Range to output from the entries below: the line containing "unmittelbaren Krise eine schnelle" through the line containing "in diesem Jahr eine große". Set it down exactly, ends included, nothing else.

◆ ◆ ◆ ◆ ◆

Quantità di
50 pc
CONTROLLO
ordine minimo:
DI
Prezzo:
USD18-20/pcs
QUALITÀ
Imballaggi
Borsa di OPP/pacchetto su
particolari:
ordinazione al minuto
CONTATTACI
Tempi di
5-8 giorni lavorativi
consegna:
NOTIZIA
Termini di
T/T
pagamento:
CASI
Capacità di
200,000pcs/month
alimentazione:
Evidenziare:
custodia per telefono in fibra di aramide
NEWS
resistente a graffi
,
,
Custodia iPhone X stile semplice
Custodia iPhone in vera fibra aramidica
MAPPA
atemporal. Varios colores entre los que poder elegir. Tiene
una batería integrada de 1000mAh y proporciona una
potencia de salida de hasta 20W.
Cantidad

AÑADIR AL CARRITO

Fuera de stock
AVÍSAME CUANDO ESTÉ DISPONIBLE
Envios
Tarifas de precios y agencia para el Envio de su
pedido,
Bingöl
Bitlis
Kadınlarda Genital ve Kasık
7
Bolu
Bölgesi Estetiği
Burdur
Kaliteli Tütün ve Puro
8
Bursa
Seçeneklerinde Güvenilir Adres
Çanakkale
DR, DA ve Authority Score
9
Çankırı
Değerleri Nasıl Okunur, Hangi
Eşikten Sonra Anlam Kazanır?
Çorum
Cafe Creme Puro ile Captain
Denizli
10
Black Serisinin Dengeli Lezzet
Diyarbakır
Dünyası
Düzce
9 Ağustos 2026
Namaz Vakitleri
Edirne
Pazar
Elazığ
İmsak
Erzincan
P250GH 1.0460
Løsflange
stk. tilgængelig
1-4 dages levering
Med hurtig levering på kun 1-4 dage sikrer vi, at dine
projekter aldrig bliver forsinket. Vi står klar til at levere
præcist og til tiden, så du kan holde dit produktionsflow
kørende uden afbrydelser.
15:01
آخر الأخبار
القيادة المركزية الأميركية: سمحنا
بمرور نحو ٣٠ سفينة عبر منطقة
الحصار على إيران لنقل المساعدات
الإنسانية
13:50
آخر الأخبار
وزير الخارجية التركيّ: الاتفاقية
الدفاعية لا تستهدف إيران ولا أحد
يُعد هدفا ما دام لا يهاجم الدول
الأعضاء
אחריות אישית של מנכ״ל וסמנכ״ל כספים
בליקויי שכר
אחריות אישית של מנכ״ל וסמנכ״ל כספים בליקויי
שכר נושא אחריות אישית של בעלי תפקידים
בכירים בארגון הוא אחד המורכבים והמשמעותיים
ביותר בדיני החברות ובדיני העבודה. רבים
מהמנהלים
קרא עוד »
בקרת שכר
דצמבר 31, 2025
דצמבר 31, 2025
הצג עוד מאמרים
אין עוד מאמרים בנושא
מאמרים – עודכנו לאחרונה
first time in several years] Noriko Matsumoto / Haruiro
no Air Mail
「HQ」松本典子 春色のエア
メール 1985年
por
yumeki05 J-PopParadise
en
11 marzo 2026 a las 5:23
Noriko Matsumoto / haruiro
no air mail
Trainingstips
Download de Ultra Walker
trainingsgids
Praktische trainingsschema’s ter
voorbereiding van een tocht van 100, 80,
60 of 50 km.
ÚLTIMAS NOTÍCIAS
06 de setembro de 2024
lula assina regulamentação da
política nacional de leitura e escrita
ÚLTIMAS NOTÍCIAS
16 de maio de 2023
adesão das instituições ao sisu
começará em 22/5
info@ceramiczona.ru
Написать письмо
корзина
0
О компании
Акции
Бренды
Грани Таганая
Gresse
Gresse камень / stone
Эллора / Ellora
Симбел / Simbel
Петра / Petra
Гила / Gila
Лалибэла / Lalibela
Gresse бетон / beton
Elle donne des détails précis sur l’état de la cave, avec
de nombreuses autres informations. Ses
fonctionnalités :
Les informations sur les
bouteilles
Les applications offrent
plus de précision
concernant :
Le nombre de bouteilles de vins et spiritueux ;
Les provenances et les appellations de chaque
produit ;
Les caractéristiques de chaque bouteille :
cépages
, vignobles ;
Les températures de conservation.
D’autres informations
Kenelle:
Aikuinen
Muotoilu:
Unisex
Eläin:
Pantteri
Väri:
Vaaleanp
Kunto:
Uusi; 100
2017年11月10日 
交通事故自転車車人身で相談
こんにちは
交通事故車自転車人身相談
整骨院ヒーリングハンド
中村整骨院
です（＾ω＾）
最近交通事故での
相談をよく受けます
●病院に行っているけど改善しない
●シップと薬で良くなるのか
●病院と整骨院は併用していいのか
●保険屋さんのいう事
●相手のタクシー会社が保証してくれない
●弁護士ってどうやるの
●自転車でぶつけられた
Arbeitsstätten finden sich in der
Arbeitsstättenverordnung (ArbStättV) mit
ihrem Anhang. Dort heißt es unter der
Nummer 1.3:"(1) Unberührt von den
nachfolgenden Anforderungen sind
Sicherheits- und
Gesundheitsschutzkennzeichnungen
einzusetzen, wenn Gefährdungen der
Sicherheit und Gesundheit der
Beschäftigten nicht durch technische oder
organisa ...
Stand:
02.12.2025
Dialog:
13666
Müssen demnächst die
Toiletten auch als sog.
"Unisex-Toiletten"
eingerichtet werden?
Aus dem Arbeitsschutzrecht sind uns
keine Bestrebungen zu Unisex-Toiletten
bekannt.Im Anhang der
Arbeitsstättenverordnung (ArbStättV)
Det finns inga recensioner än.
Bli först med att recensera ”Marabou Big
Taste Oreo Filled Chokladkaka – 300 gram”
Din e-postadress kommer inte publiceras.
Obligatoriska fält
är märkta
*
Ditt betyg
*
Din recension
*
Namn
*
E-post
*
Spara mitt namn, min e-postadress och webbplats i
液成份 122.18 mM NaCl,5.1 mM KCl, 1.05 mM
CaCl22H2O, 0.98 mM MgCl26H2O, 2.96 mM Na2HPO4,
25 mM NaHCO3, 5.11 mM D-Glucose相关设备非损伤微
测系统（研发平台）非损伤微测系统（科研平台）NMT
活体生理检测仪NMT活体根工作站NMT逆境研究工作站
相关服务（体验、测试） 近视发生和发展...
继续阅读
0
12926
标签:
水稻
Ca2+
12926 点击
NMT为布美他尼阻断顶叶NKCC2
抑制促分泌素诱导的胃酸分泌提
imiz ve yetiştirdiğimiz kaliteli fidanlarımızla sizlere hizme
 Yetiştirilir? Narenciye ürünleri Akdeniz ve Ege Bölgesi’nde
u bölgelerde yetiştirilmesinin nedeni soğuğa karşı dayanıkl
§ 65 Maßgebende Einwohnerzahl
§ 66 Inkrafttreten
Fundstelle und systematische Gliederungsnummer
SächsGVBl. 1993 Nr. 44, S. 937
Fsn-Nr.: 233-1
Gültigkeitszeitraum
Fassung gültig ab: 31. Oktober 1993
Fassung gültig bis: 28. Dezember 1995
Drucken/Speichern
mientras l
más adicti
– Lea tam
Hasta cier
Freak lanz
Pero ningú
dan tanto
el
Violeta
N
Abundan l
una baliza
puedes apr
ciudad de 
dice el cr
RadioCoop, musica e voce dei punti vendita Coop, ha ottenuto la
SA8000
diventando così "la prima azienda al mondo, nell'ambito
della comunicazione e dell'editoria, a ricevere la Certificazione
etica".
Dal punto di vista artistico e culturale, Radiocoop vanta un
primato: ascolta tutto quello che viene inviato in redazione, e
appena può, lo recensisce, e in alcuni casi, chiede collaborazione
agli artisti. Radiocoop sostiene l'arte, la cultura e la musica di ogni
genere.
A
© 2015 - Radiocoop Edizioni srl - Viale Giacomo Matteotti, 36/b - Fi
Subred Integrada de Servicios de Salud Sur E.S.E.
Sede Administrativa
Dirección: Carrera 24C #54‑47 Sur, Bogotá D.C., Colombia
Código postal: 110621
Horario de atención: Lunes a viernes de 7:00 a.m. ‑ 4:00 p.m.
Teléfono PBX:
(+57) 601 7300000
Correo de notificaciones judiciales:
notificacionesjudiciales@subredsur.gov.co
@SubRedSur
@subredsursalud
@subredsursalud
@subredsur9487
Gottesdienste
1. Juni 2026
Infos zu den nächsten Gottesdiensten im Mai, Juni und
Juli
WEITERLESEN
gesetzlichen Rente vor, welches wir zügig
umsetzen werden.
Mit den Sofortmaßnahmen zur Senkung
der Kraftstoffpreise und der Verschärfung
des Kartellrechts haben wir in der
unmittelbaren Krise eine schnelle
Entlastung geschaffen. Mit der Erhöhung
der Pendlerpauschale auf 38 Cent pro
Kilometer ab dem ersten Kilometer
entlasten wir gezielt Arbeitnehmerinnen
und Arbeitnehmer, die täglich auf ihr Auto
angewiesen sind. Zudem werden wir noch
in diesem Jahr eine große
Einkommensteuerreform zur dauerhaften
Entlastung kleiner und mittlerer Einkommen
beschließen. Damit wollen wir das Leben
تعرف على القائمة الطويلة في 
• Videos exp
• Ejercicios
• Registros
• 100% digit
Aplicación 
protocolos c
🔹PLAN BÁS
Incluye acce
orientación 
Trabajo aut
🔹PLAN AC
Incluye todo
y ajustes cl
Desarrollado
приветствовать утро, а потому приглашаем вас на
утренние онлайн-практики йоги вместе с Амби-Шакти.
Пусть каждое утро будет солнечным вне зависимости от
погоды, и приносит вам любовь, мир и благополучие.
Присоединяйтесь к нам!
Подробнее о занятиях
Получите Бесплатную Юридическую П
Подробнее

◆ ◆ ◆ ◆ ◆

**SOLUTION:**
unmittelbaren Krise eine schnelle
Entlastung geschaffen. Mit der Erhöhung
der Pendlerpauschale auf 38 Cent pro
Kilometer ab dem ersten Kilometer
entlasten wir gezielt Arbeitnehmerinnen
und Arbeitnehmer, die täglich auf ihr Auto
angewiesen sind. Zudem werden wir noch
in diesem Jahr eine große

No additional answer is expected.